You don’t need to become a TB expert to make a real difference. A few evidence-based steps, especially for those in higher-risk settings, help keep communities safer:

  • Know your risk.
    If you’ve lived in or frequently travel to countries with higher TB rates, or work in congregate settings, ask your clinician whether TB screening makes sense for you.
  • Take persistent symptoms seriously.
    A cough that lasts more than three weeks, especially with weight loss, fever, or night sweats, deserves medical evaluation — particularly if you have TB risk factors.
  • Respond to exposure notices promptly.
    If you get a letter from a school or health department about TB, follow the instructions for testing. These programs are designed to protect you and are usually free.
  • Support those in treatment.
    If a friend, family member, or coworker is being treated for TB, offer practical help (rides, reminders, emotional support). With proper treatment, the vast majority become non-infectious within weeks and can fully recover.
  • Advocate for healthy environments.
    Improving ventilation in schools, shelters, and workplaces can reduce the spread of many respiratory infections, including TB.

Person consulting with a healthcare provider while looking at medical information on a tablet
Simple actions — timely testing, completing treatment, and supporting public health guidance — are powerful tools against TB.

The Science and Policy Landscape: Why TB Still Lags Behind

Even though we’ve known the cause of TB for more than 140 years, progress has been uneven. Compared with other major diseases, TB research has historically been underfunded, leading to:

  • Slow development of shorter, less toxic treatment regimens
  • Limited vaccine options — the current BCG vaccine offers only partial protection and is not routinely used in the US
  • Gaps in rapid, affordable diagnostics in many parts of the world

In recent years, however, there has been renewed momentum. Global initiatives are pushing for:

  1. Shorter, all-oral regimens for both drug-susceptible and drug-resistant TB
  2. New vaccine candidates in clinical trials
  3. Expanded use of rapid molecular tests that can detect TB and resistance markers within hours

For the US, this global progress matters. TB anywhere can eventually affect TB everywhere. Strengthening TB control worldwide — alongside targeted domestic efforts — is one of the most effective long-term strategies for keeping US rates low.

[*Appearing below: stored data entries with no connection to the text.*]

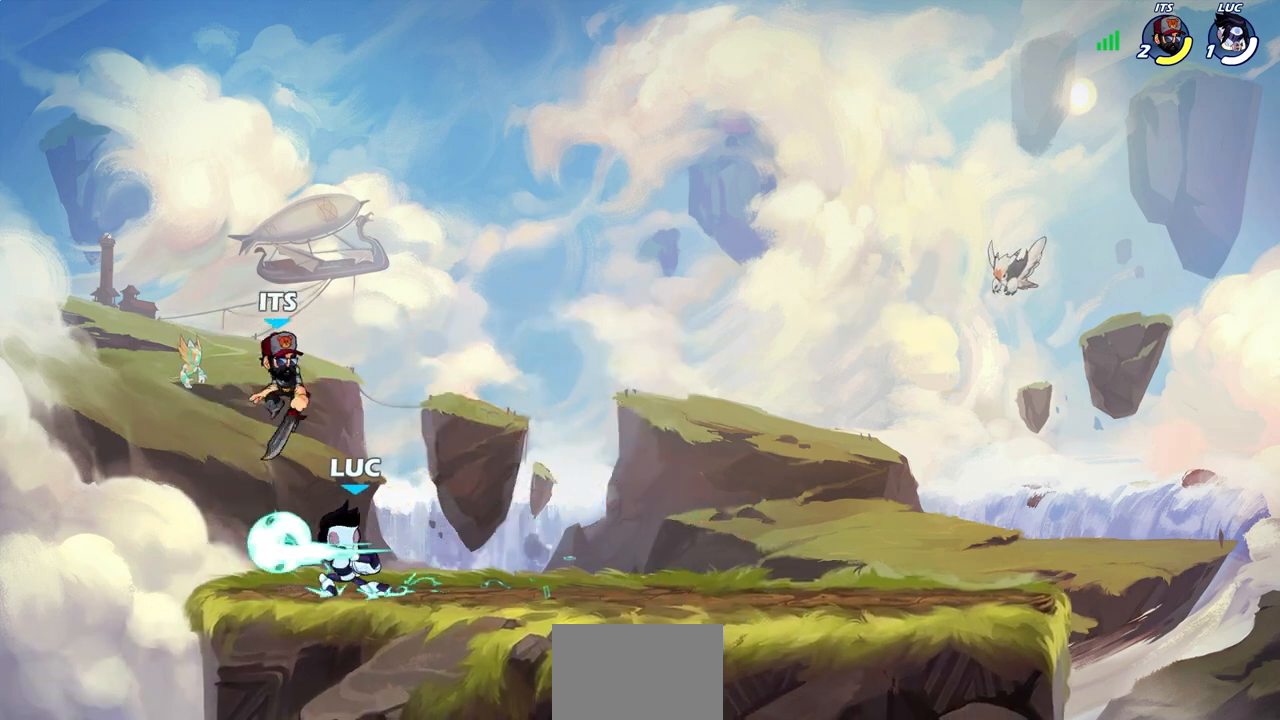
{"buttons": ["R1", "R2"], "left_stick": "right", "right_stick": "center", "events": [[383, "left_stick", "right"], [467, "R1", "down"], [467, "R2", "down"]]}
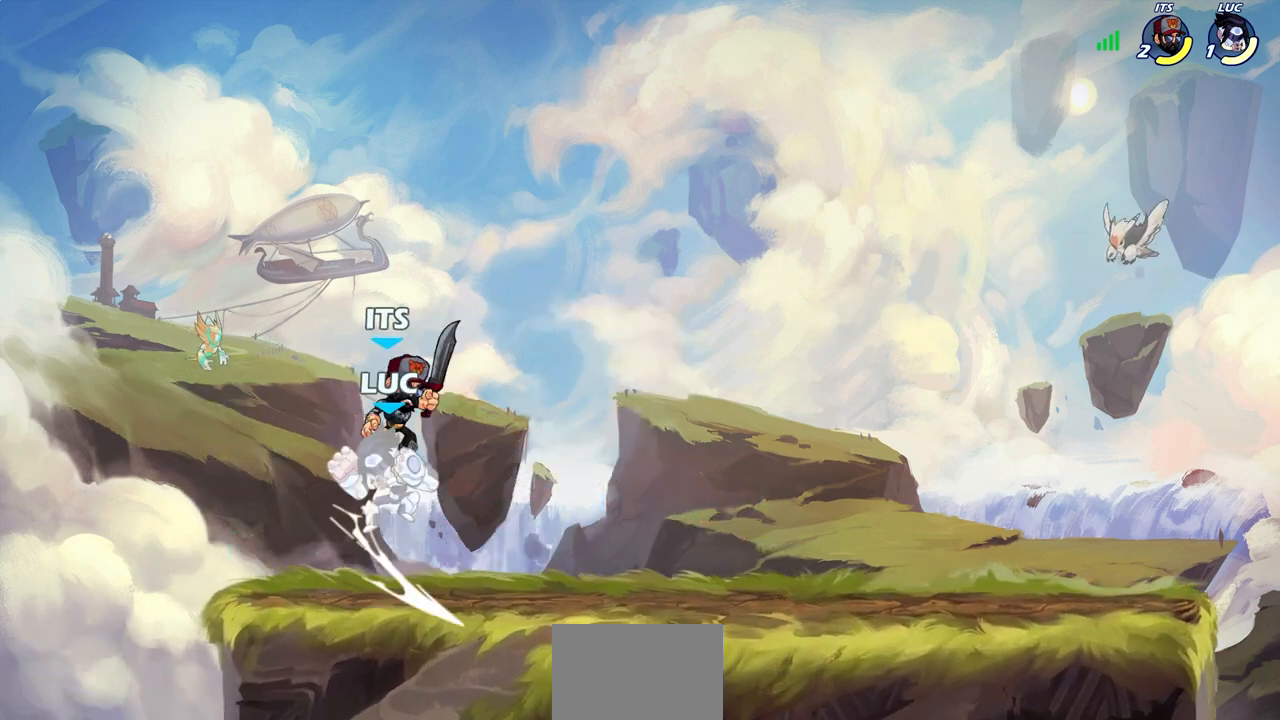
{"buttons": [], "left_stick": "up-right", "right_stick": "center", "events": [[17, "left_stick", "center"], [133, "R1", "up"], [150, "R2", "up"], [217, "left_stick", "left"], [267, "R2", "down"], [433, "left_stick", "up-right"], [500, "R2", "up"]]}
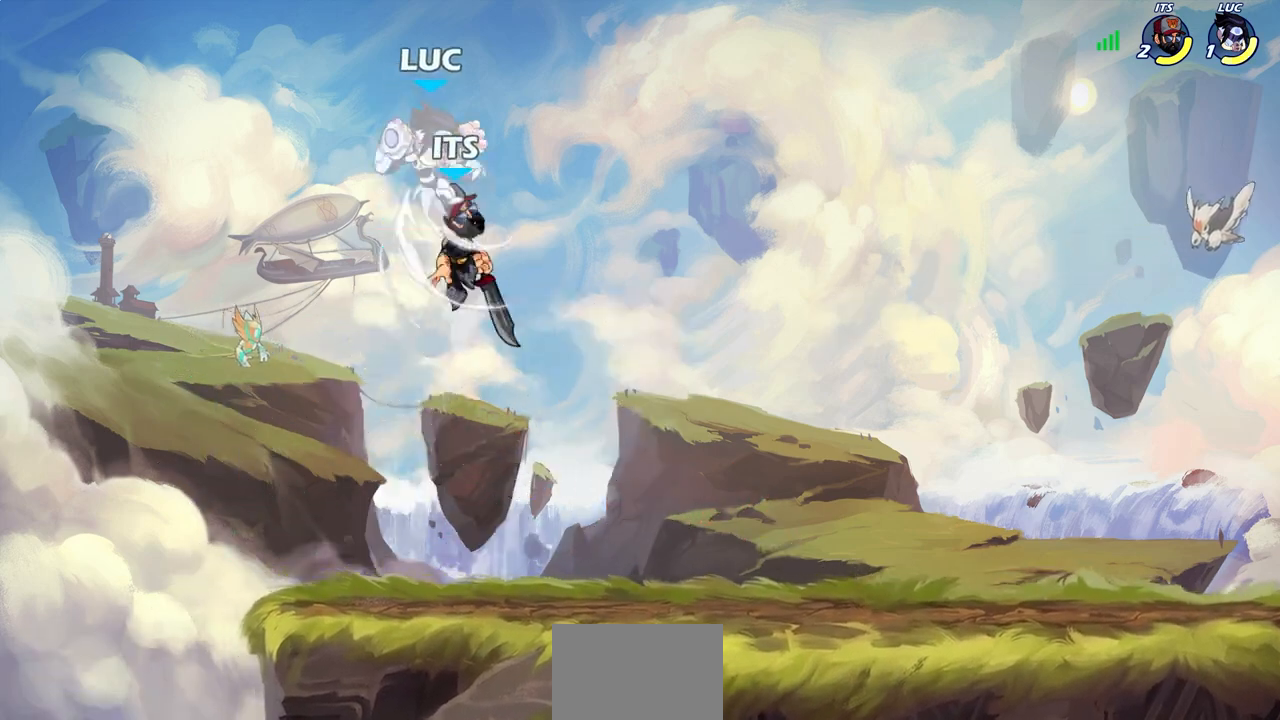
{"buttons": ["CROSS"], "left_stick": "center", "right_stick": "center", "events": [[50, "left_stick", "center"], [450, "CROSS", "down"]]}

Looking Ahead: Staying Vigilant Without Living in Fear

TB’s resurgence in the US — from high school exposures to rising national case counts — is a reminder that infectious diseases don’t vanish just because we stop talking about them. But it’s also a story of tools that work when we choose to use them: modern diagnostics, effective treatments, and public health systems that can move quickly when a case appears.

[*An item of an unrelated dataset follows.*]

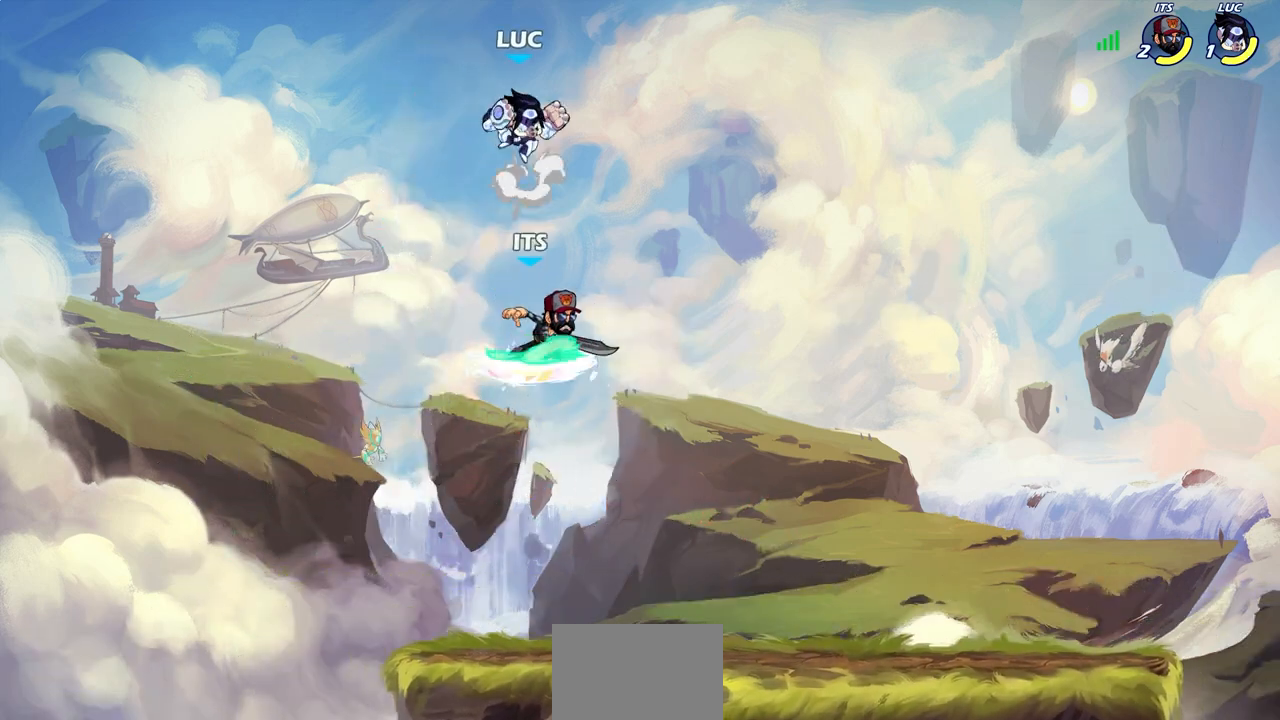
{"buttons": [], "left_stick": "right", "right_stick": "center", "events": [[83, "CROSS", "up"], [483, "left_stick", "right"]]}
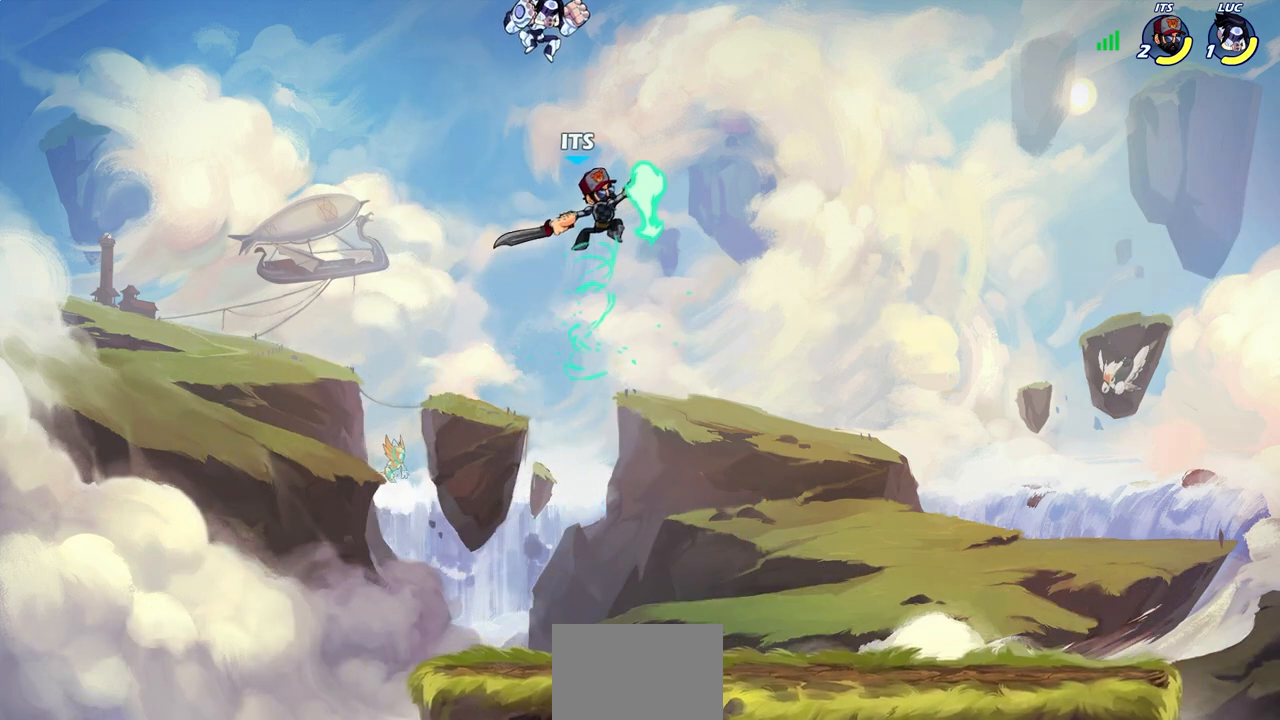
{"buttons": [], "left_stick": "center", "right_stick": "center", "events": [[167, "left_stick", "down"], [283, "SQUARE", "down"], [383, "SQUARE", "up"], [500, "left_stick", "center"]]}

If TB touches your life — through a school notice, a positive test, or a loved one’s diagnosis — know this: you’re not alone, and you’re not powerless. Asking questions, seeking timely care, and supporting others through treatment are all meaningful acts that protect your community.


The world’s deadliest infectious disease doesn’t have to stay that way. By combining science, compassion, and steady attention, the US can reverse this uptick and continue the unfinished work of making TB a rarity — not a rising threat — for the next generation.